4 Die Fach­stel­le führt das Bun­des­ver­zeich­nis in Form ei­ner elek­tro­ni­schen Da­ten­bank und ver­öf­fent­licht es.

BGE

145 IV 294 (1C_447/2018) from 13. Mai 2019
Regeste: Art. 84 BGG; Art. 6-8 des Übereinkommens der UNESCO über Massnahmen zum Verbot und zur Verhütung der rechtswidrigen Einfuhr, Ausfuhr und Übereignung von Kulturgut; Art. I Abs. 2 und Art.

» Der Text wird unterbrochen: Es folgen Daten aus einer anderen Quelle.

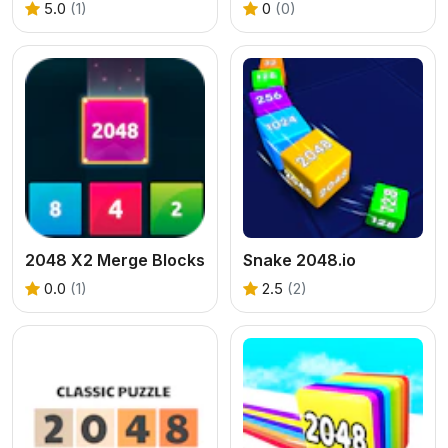
5.0
(1)
0
(0)
2048 X2 Merge Blocks
Snake 2048.io
0.0
(1)
2.5
(2)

IV der Vereinbarung zwischen dem Schweizerischen Bundesrat und der Regierung der Republik Italien über die Einfuhr und die Rückführung von Kulturgut; Art. 2 Abs. 5, Art. 3, 5, 7 und 24 des Kulturgütertransfergesetzes (KGTG); Art. 5 Ziff. 1 Bst. a des Europäischen Übereinkommens über die Rechtshilfe in Strafsachen (EUeR) und Art. 64 Abs. 1 IRSG. Internationale Rechtshilfe in Strafsachen: beidseitige Strafbarkeit. Italienisches Rechtshilfeersuchen, mit dem gestützt auf eine rechtskräftige Verurteilung beantragt wird, ein Gemälde zur Einziehung herauszugeben, das von der rechtmässigen Eigentümerin in Verletzung einer Ausfuhrbestimmung des internen italienischen Rechts in die Schweiz ausgeführt wurde. Abweisung des Ersuchens, da die Voraussetzung der beidseitigen Strafbarkeit (E. 2) nicht erfüllt ist (E. 4). Das UNESCO-Übereinkommen ist nicht direkt anwendbar. Die bilaterale Vereinbarung mit Italien ist ebenfalls nicht anwendbar, da deren Anhang Gemälde nicht erfasst (E. 3). Bei gehöriger Umsetzung wäre die Ausfuhr des Gemäldes aus der Schweiz nicht strafbar, da dieses nicht im Bundesverzeichnis bzw. in einem italienischen Verzeichnis eingetragen ist. Ebenso wenig wäre seine Einfuhr rechtswidrig, da sie nicht, wie das KGTG verlangt, gegen die bilaterale Vereinbarung mit Italien verstösst, deren Anhang Gemälde nicht aufführt. Das interne italienische öffentliche Recht ist nicht massgebend, weil unter Vorbehalt einer anderslautenden Regelung in einer bilateralen Vereinbarung kein Staat gehalten ist, innerhalb seiner Grenzen ausländisches öffentliches Recht anzuwenden und einzuhalten (E. 5 und 6).